Легар был одновременно и ошеломлен, и растроган моим ответом. Добавлю к этому, что я принимал его в своем номере, до безобразия обстановленном цветами, и угощал завтраком, составленным по московским масштабам. К концу завтрака Легар галантно попросил у нас разрешения не продать, а подарить нам первую же оперетту, которую он напишет. Отказываться от подарка было неудобно, но мы решили компенсировать композитора иначе. Мы просили его приехать в Москву продирижировать премьерой этой новой оперетты, за что обещали уплатить ему такую сумму, какую он сам назовет.

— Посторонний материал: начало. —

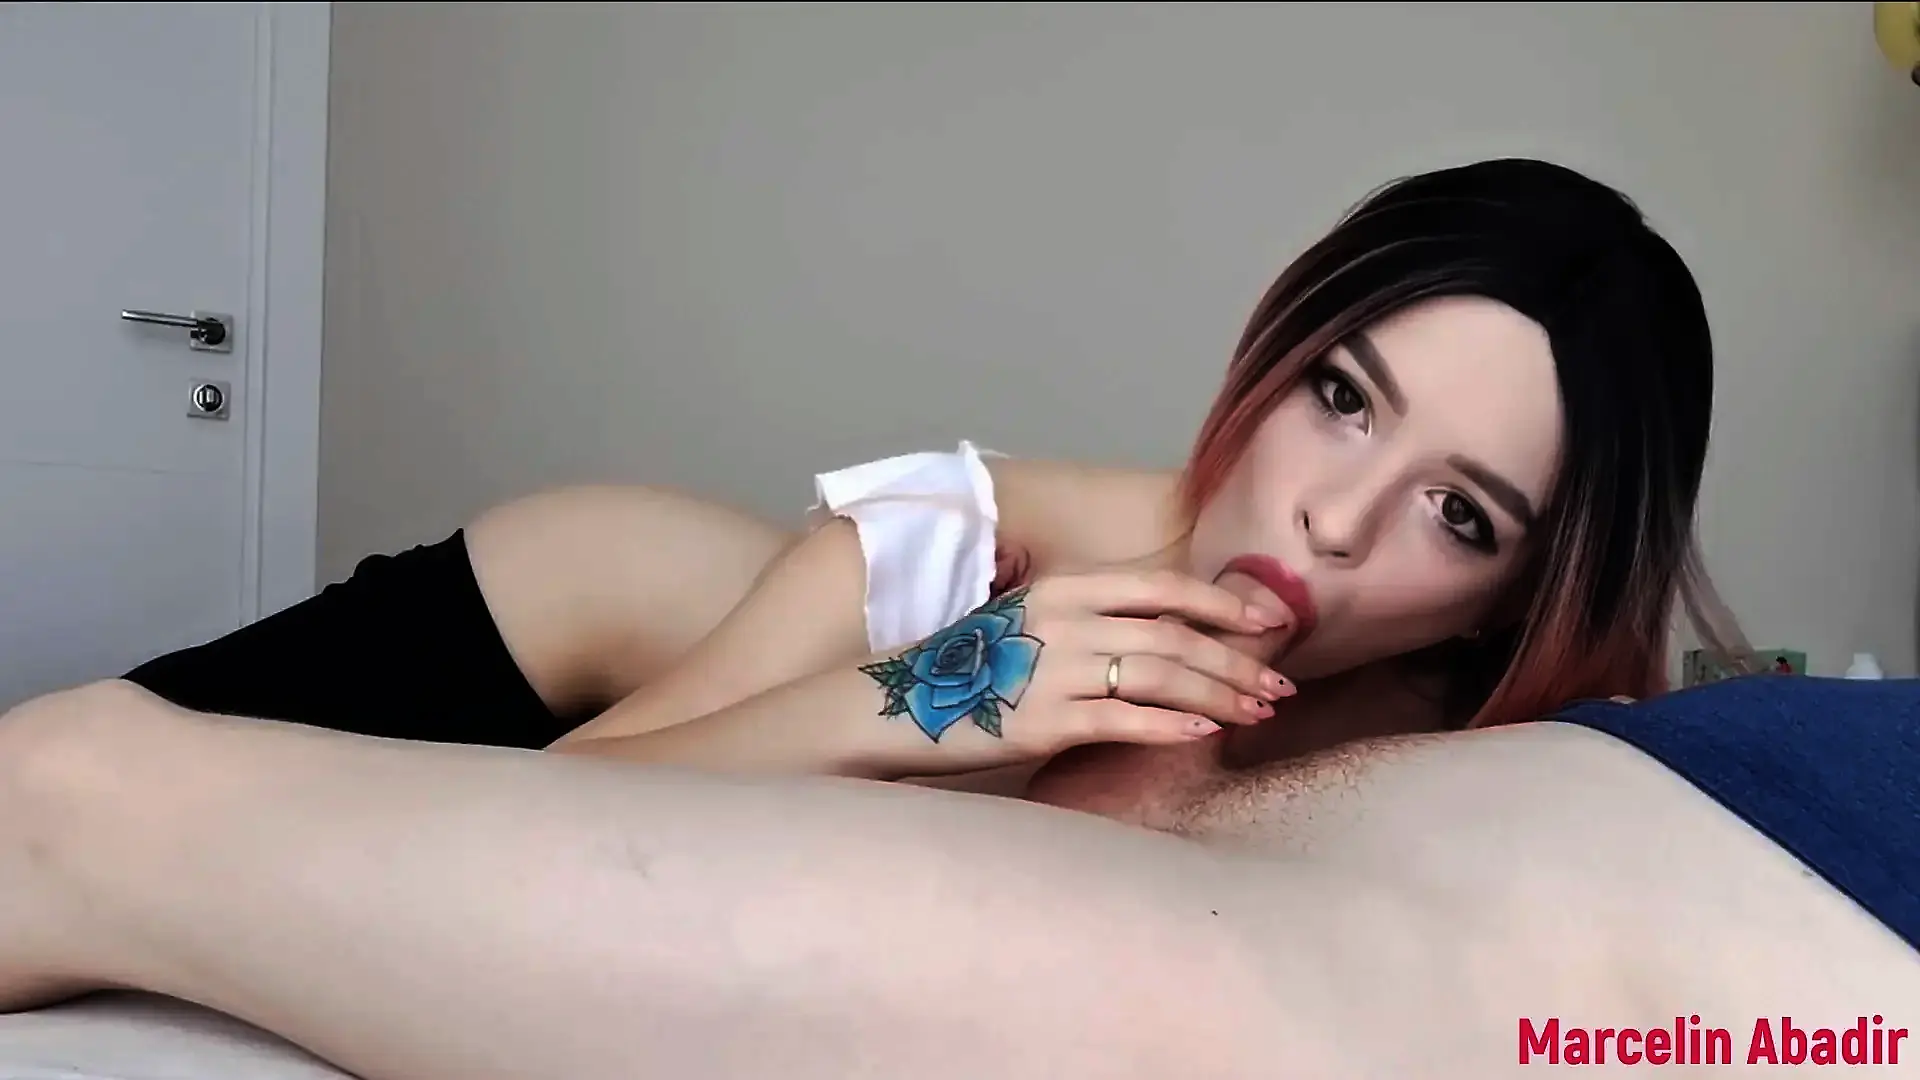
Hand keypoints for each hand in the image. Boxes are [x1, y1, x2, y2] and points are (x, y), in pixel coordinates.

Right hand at [858, 569, 1297, 773]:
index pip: (1164, 587)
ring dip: (1221, 694)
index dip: (1225, 604)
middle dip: (1238, 661)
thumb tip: (1171, 637)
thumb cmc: (970, 669)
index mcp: (1065, 587)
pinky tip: (1205, 733)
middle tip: (1279, 687)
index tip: (1271, 623)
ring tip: (1258, 713)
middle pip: (1176, 635)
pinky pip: (1125, 720)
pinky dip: (1173, 725)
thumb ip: (1093, 621)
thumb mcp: (1031, 622)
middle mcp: (1065, 620)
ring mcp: (1054, 670)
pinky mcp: (1043, 722)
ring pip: (1163, 675)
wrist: (896, 707)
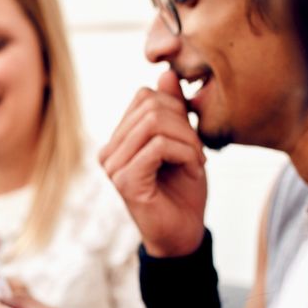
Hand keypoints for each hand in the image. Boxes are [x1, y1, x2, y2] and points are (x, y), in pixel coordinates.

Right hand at [99, 69, 208, 256]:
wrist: (183, 234)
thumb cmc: (183, 191)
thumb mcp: (184, 142)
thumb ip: (175, 110)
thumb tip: (166, 73)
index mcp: (119, 140)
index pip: (145, 96)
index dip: (177, 108)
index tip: (192, 138)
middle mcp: (109, 151)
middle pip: (150, 105)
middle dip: (185, 123)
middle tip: (198, 151)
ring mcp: (113, 166)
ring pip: (155, 123)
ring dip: (188, 140)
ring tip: (196, 161)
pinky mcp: (125, 181)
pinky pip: (159, 146)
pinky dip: (185, 154)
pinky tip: (193, 171)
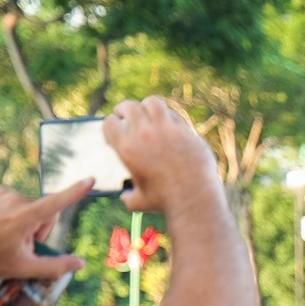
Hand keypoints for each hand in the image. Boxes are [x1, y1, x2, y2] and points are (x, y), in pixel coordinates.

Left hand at [0, 181, 90, 283]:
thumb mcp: (22, 268)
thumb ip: (55, 267)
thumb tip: (80, 264)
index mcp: (23, 217)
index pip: (56, 203)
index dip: (75, 192)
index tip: (90, 180)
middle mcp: (13, 199)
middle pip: (43, 212)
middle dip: (38, 228)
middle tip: (20, 245)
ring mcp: (0, 192)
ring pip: (27, 206)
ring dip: (23, 221)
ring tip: (3, 236)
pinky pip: (12, 200)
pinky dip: (10, 212)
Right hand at [106, 96, 220, 213]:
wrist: (195, 199)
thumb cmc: (165, 202)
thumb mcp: (139, 202)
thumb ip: (128, 196)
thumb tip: (125, 196)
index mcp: (128, 148)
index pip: (109, 123)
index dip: (110, 124)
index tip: (113, 126)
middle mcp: (146, 134)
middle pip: (129, 107)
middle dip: (123, 108)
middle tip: (123, 112)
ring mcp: (168, 130)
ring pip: (153, 103)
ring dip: (147, 106)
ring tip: (146, 111)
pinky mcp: (187, 131)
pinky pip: (175, 116)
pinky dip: (168, 118)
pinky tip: (168, 124)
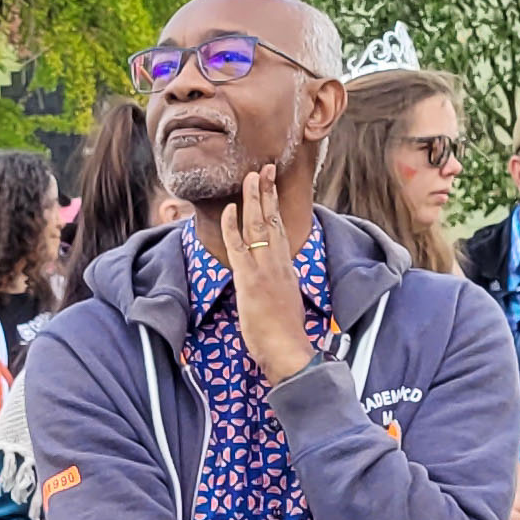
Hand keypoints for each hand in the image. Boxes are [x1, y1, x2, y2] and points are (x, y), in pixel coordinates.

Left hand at [220, 165, 317, 385]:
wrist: (289, 350)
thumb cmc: (286, 334)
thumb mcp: (285, 302)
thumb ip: (279, 286)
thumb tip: (274, 281)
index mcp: (287, 268)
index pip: (280, 229)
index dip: (274, 206)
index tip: (272, 186)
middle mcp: (279, 263)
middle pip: (272, 221)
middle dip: (267, 193)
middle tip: (263, 168)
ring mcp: (265, 270)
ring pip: (258, 227)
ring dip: (254, 200)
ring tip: (251, 176)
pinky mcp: (250, 280)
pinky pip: (239, 247)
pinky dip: (233, 227)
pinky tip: (231, 209)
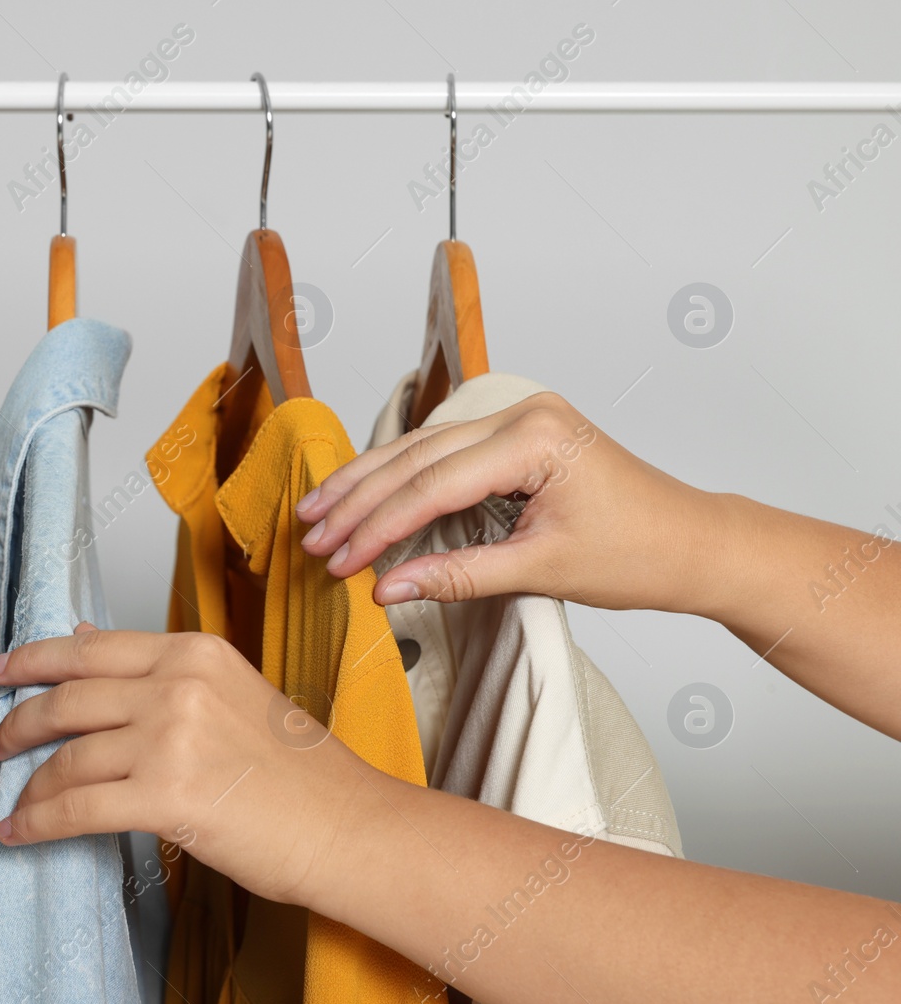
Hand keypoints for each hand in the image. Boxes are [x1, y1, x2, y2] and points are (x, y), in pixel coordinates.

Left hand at [0, 624, 374, 909]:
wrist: (348, 826)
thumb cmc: (300, 773)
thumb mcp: (230, 694)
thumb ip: (160, 672)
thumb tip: (89, 641)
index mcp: (194, 652)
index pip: (91, 649)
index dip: (35, 659)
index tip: (1, 669)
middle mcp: (178, 685)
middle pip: (68, 699)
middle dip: (19, 722)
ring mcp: (171, 739)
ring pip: (67, 758)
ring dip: (30, 784)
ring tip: (17, 799)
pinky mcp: (167, 796)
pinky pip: (76, 808)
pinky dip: (38, 823)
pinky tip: (19, 833)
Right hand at [295, 391, 722, 613]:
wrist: (692, 543)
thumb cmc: (639, 554)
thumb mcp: (541, 571)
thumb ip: (456, 576)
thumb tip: (385, 589)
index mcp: (536, 438)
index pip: (432, 485)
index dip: (377, 527)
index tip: (339, 561)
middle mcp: (524, 414)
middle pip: (416, 457)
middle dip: (358, 500)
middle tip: (311, 536)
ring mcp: (520, 418)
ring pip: (421, 448)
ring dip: (368, 483)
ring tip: (318, 512)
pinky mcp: (517, 433)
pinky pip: (443, 451)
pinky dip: (400, 477)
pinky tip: (363, 493)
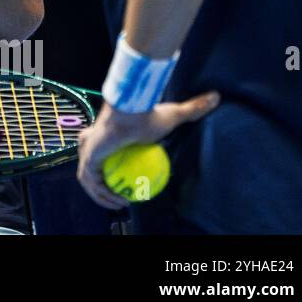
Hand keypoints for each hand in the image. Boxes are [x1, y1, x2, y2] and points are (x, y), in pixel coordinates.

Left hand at [75, 91, 219, 208]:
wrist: (131, 111)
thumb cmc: (147, 114)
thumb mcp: (174, 114)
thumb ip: (193, 108)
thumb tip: (215, 97)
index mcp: (104, 133)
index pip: (106, 156)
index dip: (113, 170)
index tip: (130, 183)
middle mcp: (92, 141)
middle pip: (93, 169)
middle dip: (103, 186)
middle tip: (123, 198)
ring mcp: (87, 149)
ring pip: (90, 179)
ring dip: (103, 195)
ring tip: (121, 204)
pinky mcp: (87, 156)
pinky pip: (93, 183)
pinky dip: (103, 195)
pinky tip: (119, 202)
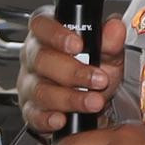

Расстались мы на том, что он просил нас сообщить ему о времени постановки его оперетты заблаговременно, и он, если ему позволят дела, с удовольствием приедет в Москву продирижировать своей опереттой.
После Легара, который, должно быть, широко разгласил свои переговоры с „москвичами“, нам было уже не трудно установить такие же отношения с Лео Фаллем и другими венскими композиторами. Все они уже знали о приехавших „чудаках“, никакого удивления при встречах с нами не выказывали и назначали за свои оперетты совершенно ничтожные гонорары, как бы желая подчеркнуть, что считают эти деньги найденными. В результате мы приобрели широкую „популярность“ в венских опереточных кругах в течение одной недели.
Из Вены мы отправились со Щукиным в Будапешт, где приобрели оперетту „Ярмарка невест“, идущую и до сих пор» (Н. Монахов. Повесть о жизни).
Э
ЭЙХЕНБАУМ Борис Михайлович
Филолог, литературный критик, литературовед, поэт. Критические статьи и исследования «Как сделана „Шинель“ Гоголя» (Пг., 1919), «Мелодика русского лирического стиха» (Пг., 1920), «Анна Ахматова. Опыт анализа» (Пг., 1922) и др.